The bug has apparently been stewing for weeks on forums at hardwareluxx.de and thenMersenne.org which created the software, Prime95, that is used to induce the bug.Prime95 is used to find prime numbers and is also very popular with performance and the overclocking community as a stress and performance test.
Besides the community post, Intel also confirmed to PCWorld the existence of the bug but placed an emphasis on the word “might” because there’s no guarantee you’ll hit the bug.
“Under some complex workload conditions, like those encountered when running applications such as Prime95, the processor may hang or cause unpredictable system behavior. Intel has released a fix that resolves the issue and we are working with external business partners to deploy this fix through BIOS updates,” an Intel official told PCWorld.

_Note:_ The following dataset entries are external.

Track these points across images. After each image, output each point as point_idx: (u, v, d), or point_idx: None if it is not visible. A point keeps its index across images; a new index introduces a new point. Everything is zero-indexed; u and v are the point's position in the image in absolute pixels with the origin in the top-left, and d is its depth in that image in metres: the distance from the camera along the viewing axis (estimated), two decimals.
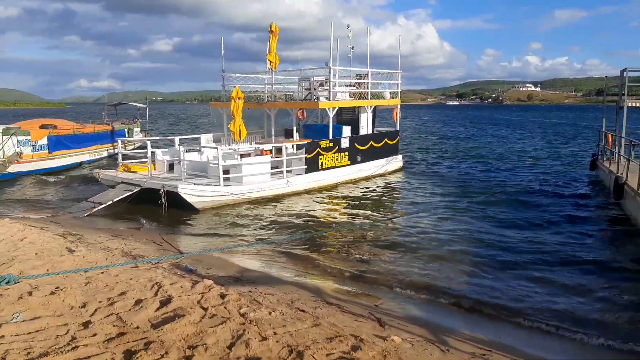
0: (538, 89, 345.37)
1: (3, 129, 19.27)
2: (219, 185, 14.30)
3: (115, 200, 14.04)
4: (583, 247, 10.74)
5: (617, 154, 16.37)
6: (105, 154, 24.94)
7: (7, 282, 5.22)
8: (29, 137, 19.84)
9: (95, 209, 13.75)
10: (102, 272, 7.61)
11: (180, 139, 17.74)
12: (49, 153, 20.93)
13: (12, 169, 18.90)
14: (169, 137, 19.11)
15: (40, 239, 9.70)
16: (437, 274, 8.98)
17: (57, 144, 21.43)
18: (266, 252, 10.21)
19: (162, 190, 13.50)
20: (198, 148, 17.44)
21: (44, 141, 20.66)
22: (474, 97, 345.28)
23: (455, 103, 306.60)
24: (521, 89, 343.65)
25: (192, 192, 13.74)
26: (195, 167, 15.99)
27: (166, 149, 17.39)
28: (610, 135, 19.03)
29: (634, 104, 17.84)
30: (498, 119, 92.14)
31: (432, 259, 9.75)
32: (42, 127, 21.49)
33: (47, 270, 7.48)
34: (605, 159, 19.17)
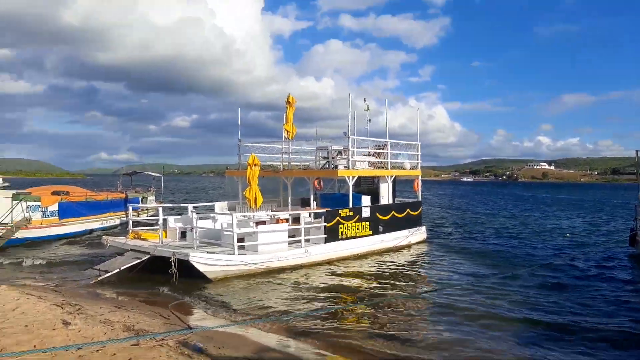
0: (552, 167, 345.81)
1: (13, 194, 18.88)
2: (233, 254, 13.39)
3: (122, 268, 13.17)
4: None
5: None
6: (117, 221, 24.32)
7: None
8: (39, 203, 19.38)
9: (101, 277, 12.85)
10: (98, 350, 6.60)
11: (193, 206, 17.09)
12: (59, 220, 20.36)
13: (20, 234, 18.25)
14: (182, 205, 18.48)
15: (35, 309, 8.77)
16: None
17: (68, 210, 20.92)
18: (284, 328, 9.08)
19: (172, 259, 12.61)
20: (212, 215, 16.72)
21: (54, 207, 20.16)
22: (487, 174, 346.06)
23: (469, 179, 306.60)
24: (535, 167, 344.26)
25: (204, 261, 12.83)
26: (209, 234, 15.17)
27: (179, 217, 16.70)
28: None
29: None
30: (518, 195, 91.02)
31: (462, 341, 8.54)
32: (54, 193, 21.11)
33: (35, 346, 6.50)
34: None
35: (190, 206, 16.79)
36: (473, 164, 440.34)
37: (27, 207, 18.71)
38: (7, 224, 17.72)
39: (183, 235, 15.74)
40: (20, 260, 15.90)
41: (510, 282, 13.28)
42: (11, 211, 18.05)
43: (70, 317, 8.56)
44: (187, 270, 12.64)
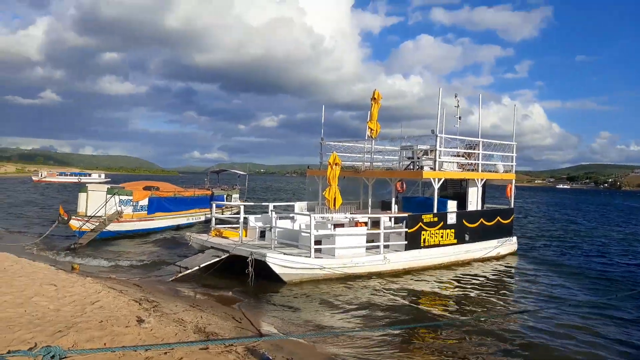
0: None
1: (108, 189, 19.97)
2: (310, 257, 12.99)
3: (202, 265, 13.29)
4: None
5: None
6: (202, 218, 25.06)
7: (52, 357, 4.19)
8: (131, 197, 20.35)
9: (181, 274, 13.05)
10: (166, 353, 6.39)
11: (273, 206, 17.01)
12: (148, 214, 21.27)
13: (112, 227, 19.26)
14: (262, 204, 18.48)
15: (114, 303, 8.87)
16: None
17: (157, 205, 21.81)
18: (357, 342, 8.46)
19: (249, 259, 12.49)
20: (291, 215, 16.51)
21: (145, 202, 21.09)
22: (587, 180, 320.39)
23: (566, 186, 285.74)
24: None
25: (280, 262, 12.56)
26: (287, 235, 14.94)
27: (259, 215, 16.66)
28: None
29: None
30: (626, 205, 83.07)
31: None
32: (145, 188, 22.12)
33: (105, 344, 6.42)
34: None
35: (270, 205, 16.73)
36: (571, 170, 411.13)
37: (119, 201, 19.71)
38: (100, 216, 18.74)
39: (262, 234, 15.68)
40: (110, 252, 16.71)
41: (608, 306, 11.69)
42: (105, 205, 19.08)
43: (145, 314, 8.55)
44: (265, 270, 12.45)
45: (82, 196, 19.64)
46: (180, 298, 10.89)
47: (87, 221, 18.32)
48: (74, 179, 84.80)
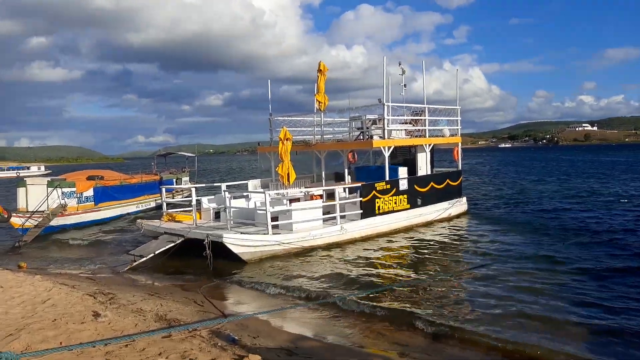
0: (595, 128, 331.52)
1: (48, 181, 18.96)
2: (267, 234, 12.93)
3: (156, 252, 12.94)
4: None
5: None
6: (153, 204, 24.34)
7: None
8: (74, 189, 19.42)
9: (136, 263, 12.68)
10: (127, 345, 6.22)
11: (226, 185, 16.72)
12: (95, 205, 20.43)
13: (56, 221, 18.37)
14: (215, 184, 18.10)
15: (67, 300, 8.52)
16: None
17: (104, 195, 20.97)
18: (322, 314, 8.55)
19: (206, 241, 12.26)
20: (245, 194, 16.29)
21: (90, 193, 20.20)
22: (526, 138, 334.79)
23: (507, 145, 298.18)
24: (577, 129, 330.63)
25: (238, 242, 12.43)
26: (243, 214, 14.81)
27: (212, 197, 16.35)
28: None
29: None
30: (561, 159, 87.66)
31: (519, 324, 7.82)
32: (89, 178, 21.17)
33: (61, 342, 6.16)
34: None
35: (223, 185, 16.45)
36: (511, 129, 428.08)
37: (62, 193, 18.77)
38: (43, 211, 17.81)
39: (217, 215, 15.44)
40: (57, 247, 15.99)
41: (557, 255, 12.36)
42: (47, 199, 18.13)
43: (101, 307, 8.28)
44: (222, 252, 12.29)
45: (21, 191, 18.56)
46: (137, 287, 10.60)
47: (29, 217, 17.36)
48: (12, 174, 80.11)
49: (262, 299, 9.63)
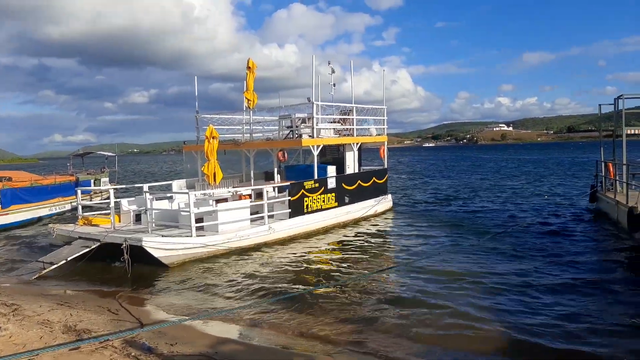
0: (511, 128, 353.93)
1: None
2: (191, 236, 12.44)
3: (69, 259, 12.02)
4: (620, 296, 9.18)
5: (624, 183, 15.18)
6: (68, 207, 22.76)
7: None
8: None
9: (46, 271, 11.70)
10: None
11: (148, 186, 15.95)
12: (2, 208, 18.78)
13: None
14: (136, 185, 17.22)
15: None
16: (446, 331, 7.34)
17: (12, 197, 19.32)
18: (247, 316, 8.31)
19: (124, 245, 11.55)
20: (169, 195, 15.62)
21: None
22: (449, 138, 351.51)
23: (431, 145, 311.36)
24: (494, 129, 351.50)
25: (159, 246, 11.83)
26: (166, 216, 14.15)
27: (133, 198, 15.53)
28: (611, 165, 17.93)
29: (633, 131, 16.88)
30: (477, 157, 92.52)
31: (440, 315, 8.05)
32: None
33: None
34: (605, 190, 18.02)
35: (145, 186, 15.67)
36: (435, 129, 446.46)
37: None
38: None
39: (138, 218, 14.66)
40: None
41: (478, 248, 12.96)
42: None
43: (3, 320, 7.55)
44: (143, 256, 11.65)
45: None
46: (46, 297, 9.78)
47: None
48: None
49: (184, 304, 9.20)
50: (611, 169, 17.81)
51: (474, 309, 8.24)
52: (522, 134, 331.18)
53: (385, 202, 20.08)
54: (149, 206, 13.33)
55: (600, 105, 18.98)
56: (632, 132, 16.78)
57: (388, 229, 17.11)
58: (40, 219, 20.78)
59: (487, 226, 16.58)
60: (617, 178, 16.90)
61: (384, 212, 19.74)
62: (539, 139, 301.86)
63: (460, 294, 9.12)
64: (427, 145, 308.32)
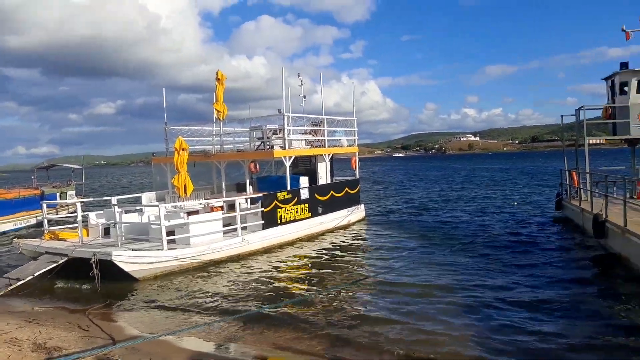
0: (477, 138, 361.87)
1: None
2: (162, 249, 12.26)
3: (35, 274, 11.66)
4: (588, 297, 9.50)
5: (589, 191, 15.74)
6: (33, 221, 22.08)
7: None
8: None
9: (12, 287, 11.31)
10: None
11: (117, 199, 15.65)
12: None
13: None
14: (104, 198, 16.88)
15: None
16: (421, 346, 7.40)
17: None
18: (222, 331, 8.24)
19: (93, 260, 11.30)
20: (138, 208, 15.37)
21: None
22: (418, 148, 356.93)
23: (401, 155, 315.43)
24: (462, 139, 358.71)
25: (129, 260, 11.62)
26: (135, 229, 13.91)
27: (101, 211, 15.20)
28: (575, 173, 18.57)
29: (594, 141, 17.58)
30: (447, 167, 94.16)
31: (415, 329, 8.08)
32: None
33: None
34: (570, 197, 18.64)
35: (113, 199, 15.37)
36: (404, 139, 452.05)
37: None
38: None
39: (107, 232, 14.37)
40: None
41: (448, 259, 13.13)
42: None
43: None
44: (112, 271, 11.41)
45: None
46: (13, 314, 9.47)
47: None
48: None
49: (156, 319, 9.06)
50: (575, 178, 18.45)
51: (443, 325, 8.16)
52: (488, 144, 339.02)
53: (358, 212, 20.25)
54: (117, 219, 13.08)
55: (562, 116, 19.70)
56: (594, 141, 17.44)
57: (361, 239, 17.22)
58: (4, 233, 20.09)
59: (457, 236, 16.79)
60: (581, 186, 17.52)
61: (357, 222, 19.90)
62: (505, 149, 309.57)
63: (430, 308, 9.05)
64: (397, 155, 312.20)
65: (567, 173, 19.39)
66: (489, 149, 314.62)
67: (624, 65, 16.93)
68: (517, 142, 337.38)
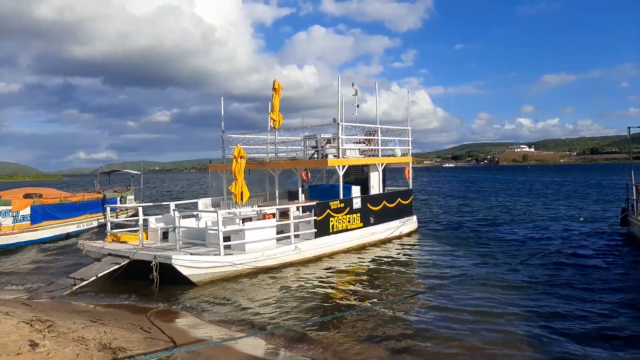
0: (532, 149, 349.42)
1: None
2: (219, 255, 12.50)
3: (99, 275, 12.20)
4: None
5: None
6: (95, 223, 23.17)
7: None
8: (9, 207, 18.20)
9: (77, 287, 11.87)
10: None
11: (176, 204, 16.14)
12: (31, 224, 19.18)
13: None
14: (163, 203, 17.45)
15: (0, 328, 7.79)
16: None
17: (42, 214, 19.75)
18: (280, 337, 8.25)
19: (153, 262, 11.69)
20: (195, 213, 15.79)
21: (26, 211, 18.98)
22: (469, 158, 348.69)
23: (451, 165, 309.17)
24: (516, 150, 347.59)
25: (188, 264, 11.92)
26: (193, 234, 14.26)
27: (160, 216, 15.73)
28: None
29: None
30: (501, 179, 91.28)
31: (471, 348, 7.77)
32: (26, 196, 19.90)
33: None
34: (637, 213, 17.58)
35: (172, 204, 15.86)
36: (455, 149, 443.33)
37: None
38: None
39: (165, 236, 14.85)
40: None
41: (505, 275, 12.60)
42: None
43: (39, 336, 7.62)
44: (171, 274, 11.74)
45: None
46: (79, 314, 9.88)
47: None
48: None
49: (215, 323, 9.21)
50: None
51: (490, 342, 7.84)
52: (543, 155, 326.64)
53: (410, 224, 19.92)
54: (176, 224, 13.47)
55: (629, 127, 18.74)
56: None
57: (414, 251, 16.90)
58: (68, 235, 21.17)
59: (515, 253, 16.02)
60: None
61: (409, 234, 19.58)
62: (561, 160, 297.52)
63: (483, 330, 8.58)
64: (447, 165, 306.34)
65: (633, 187, 18.34)
66: (545, 160, 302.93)
67: None
68: (574, 153, 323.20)
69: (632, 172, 19.15)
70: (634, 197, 18.17)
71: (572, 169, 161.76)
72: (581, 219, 24.40)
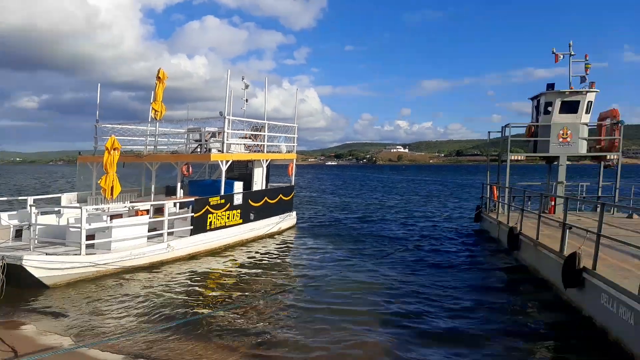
0: (407, 150, 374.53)
1: None
2: (80, 254, 11.38)
3: None
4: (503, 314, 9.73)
5: (507, 205, 16.55)
6: None
7: None
8: None
9: None
10: None
11: (34, 200, 14.39)
12: None
13: None
14: (19, 198, 15.48)
15: None
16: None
17: None
18: (136, 342, 7.67)
19: (0, 264, 10.26)
20: (56, 209, 14.27)
21: None
22: (350, 157, 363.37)
23: (334, 163, 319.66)
24: (392, 150, 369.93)
25: (41, 265, 10.66)
26: (52, 232, 12.83)
27: (14, 212, 13.93)
28: (495, 188, 19.51)
29: (516, 157, 18.50)
30: (381, 177, 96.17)
31: (341, 338, 8.01)
32: None
33: None
34: (489, 210, 19.54)
35: (29, 199, 14.10)
36: (338, 148, 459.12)
37: None
38: None
39: (19, 234, 13.19)
40: None
41: (366, 272, 12.99)
42: None
43: None
44: (22, 276, 10.41)
45: None
46: None
47: None
48: None
49: (66, 330, 8.28)
50: (495, 192, 19.40)
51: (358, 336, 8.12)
52: (416, 156, 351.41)
53: (289, 219, 20.07)
54: (32, 221, 12.01)
55: (489, 132, 20.79)
56: (515, 157, 18.36)
57: (290, 247, 17.00)
58: None
59: (383, 246, 16.92)
60: (500, 200, 18.42)
61: (287, 229, 19.72)
62: (431, 161, 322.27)
63: (352, 321, 8.85)
64: (329, 163, 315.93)
65: (488, 187, 20.34)
66: (417, 160, 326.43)
67: (550, 86, 17.93)
68: (442, 155, 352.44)
69: (488, 173, 21.29)
70: (487, 196, 20.19)
71: (440, 169, 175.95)
72: (443, 216, 26.71)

This may seem like Intel’s sugar-coating it, but the bug is truly sporadic. Some people have run into it, while others can’t reproduce it. The hang sometimes occurs after minutes, sometimes hours, and others never experience the lockup.
In my own testing, I used a Skylake-based laptop with a quad-core Core i7-6820HK and didn’t experience the hangup in a few hours of testing. Many of the people who’ve reported hitting the bug are doing so with the desktop Core i7-6700K chip, though.
Why this matters: In the grand scheme of CPU “errata” or bugs, this one is fairly esoteric and really not worthy of being mentioned in the same paragraph as Intel’s infamous 1994 FDIV bug. The FDIV bug would manifest itself in Microsoft Excel spreadsheets and was serious enough that Intel recalled the CPUs to the tune of millions of dollars. The bigger bummer for PC users was when Intel couldn’t resolve a bug in its new TSX instructions, so it simply switched it off for many people. The Skylake bug can apparently be patched with a microcode fix.
How to test for the Skylake bug
Chasing down a capricious bug sounds like a good way to avoid doing something else, so here’s how to do it. Download Prime95 version 28.7 from Mersenne95 and decompress the file into a folder.
If you use the current 28.7 version, you will need to create a text file in the folder using Notepad. You can do this by right-mouse-clicking in the Prime95 folder and selecting New > Text Document. Give the text document the title “local.txt.” Once the file is created, double-click it to open with Notepad and type the line
CpuSupportsFMA3=0. Save the file in the same folder.
You have to do this because, according to the bug finders, by default the newer version of Prime95 will use AVX2 and the error appears to only occur with AVX.
Start Prime95 by double-clicking Prime95.exe. Dismiss the dialog by clicking Just Stress Testing.
A dialog box will appear to Run a Torture Test. Select Custom and change the Min FFT size (in K) to 768, and change Max FFT size (in K) to 768. Select Run FFs in-place and also set the run time to 120 minutes or longer. Clicking OK will start the Torture Test.
Now just wait and see if it locks up. Most of the problems seem to occur with the top-end desktop Core i7-6700K, but Intel seems to be implying it could occur on other CPUs.
Before you run this test, you should be aware that Prime95 puts a heavy load on CPUs. Systems that are marginal on cooling or overclocked may crash on their own, so it’s probably best to run this test on a PC with stock settings to make sure it isn’t just an unstable overclock.